Nasıl bir heyetse artık, “asıl bu gibi uygulamaların çocuğun ruh hali üzerinde çok derin ve etkili travma yaratacaktır” deyip bir de uyarı çekmiştir: “anne ile babanın ya da ailelerin çocuk üzerinden inatlaşarak onun yararlarını hiçe sayıp, hukuken oluşmuş statüleri gerçek dışı ve yapay sebeplerle değiştirmeye çalışmalarına izin vermemeleri, söz konusu istemlerine alet olmamaları gerekir.”

Mesele hiç de “gerçek dışı” ve “yapay sebeplere” dayanmıyor sayın Yargıtay üyeleri! Nitekim bunu siz de iyi biliyorsunuz ki, kadınlarla bu denli “inatlaşıyorsunuz”.

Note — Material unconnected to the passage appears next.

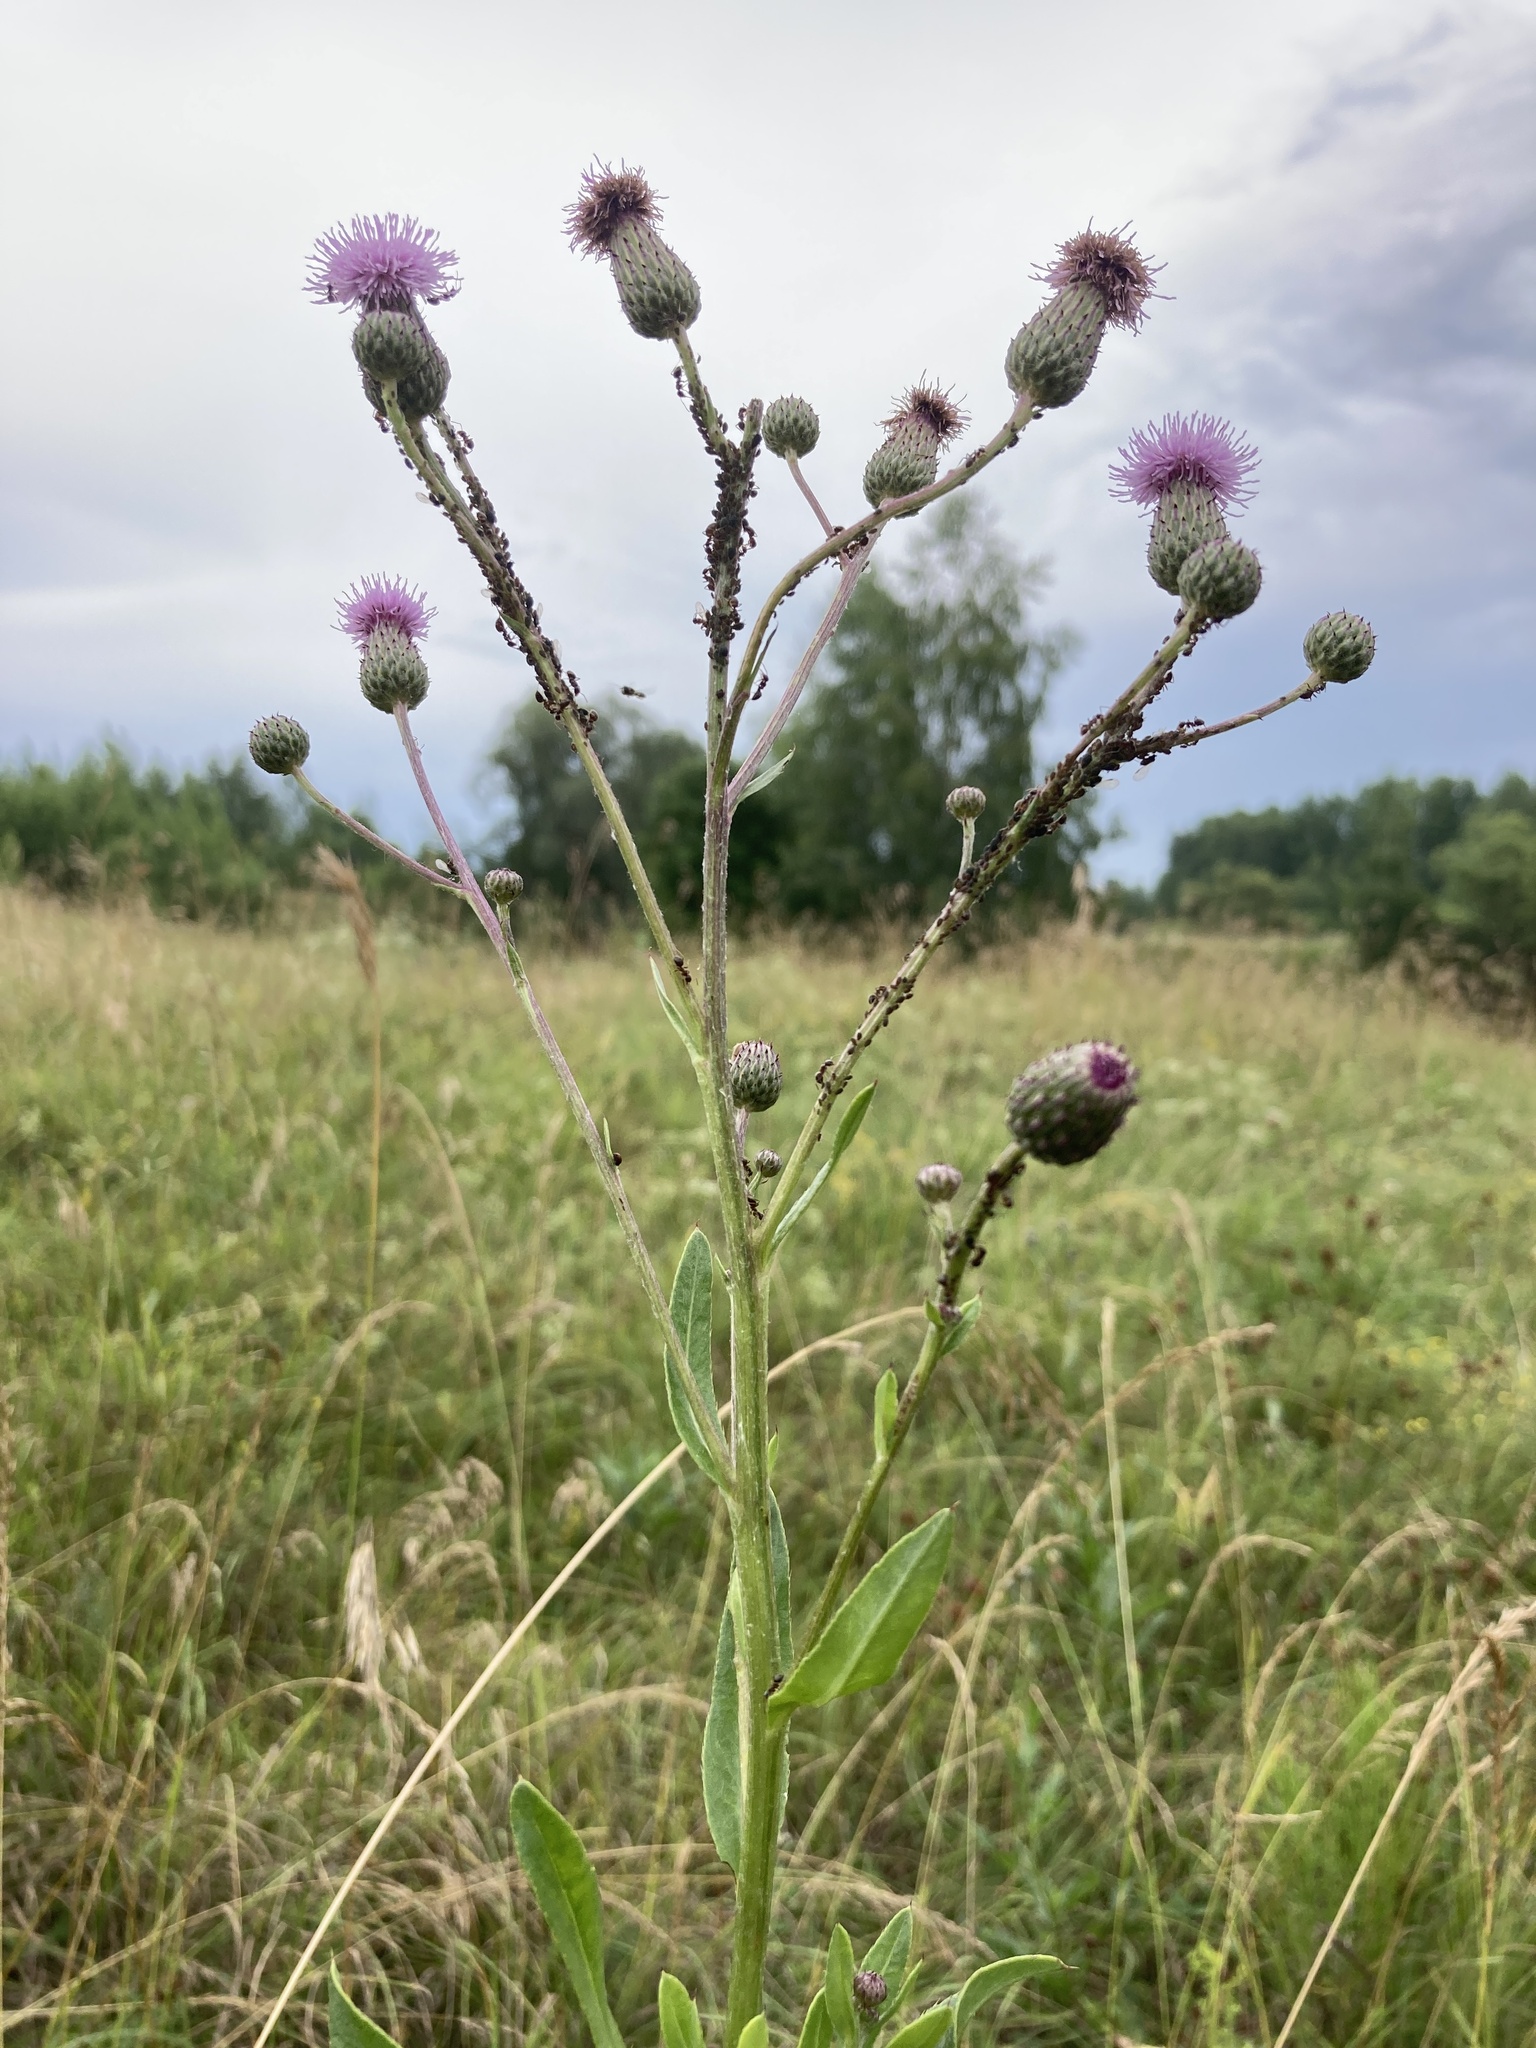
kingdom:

Göreviniz, elbette “erkeği ve erkeğiyle bölünmez bir bütün olan ataerki”yi korumak olunca bu tür kararlara imza atmayı sürdüreceksiniz. Çünkü, kadının “büyük tarihsel yenilgi”si ile yıkılan anasoylu düzenin yerine gelen ve bugün de sömürü sisteminizin en önemli dayanaklarından biri olarak kullandığınız ataerkiyi bize karşı korumak zorundasınız. Biz sizi anladık! Siz de bizi anlayacaksınız!!!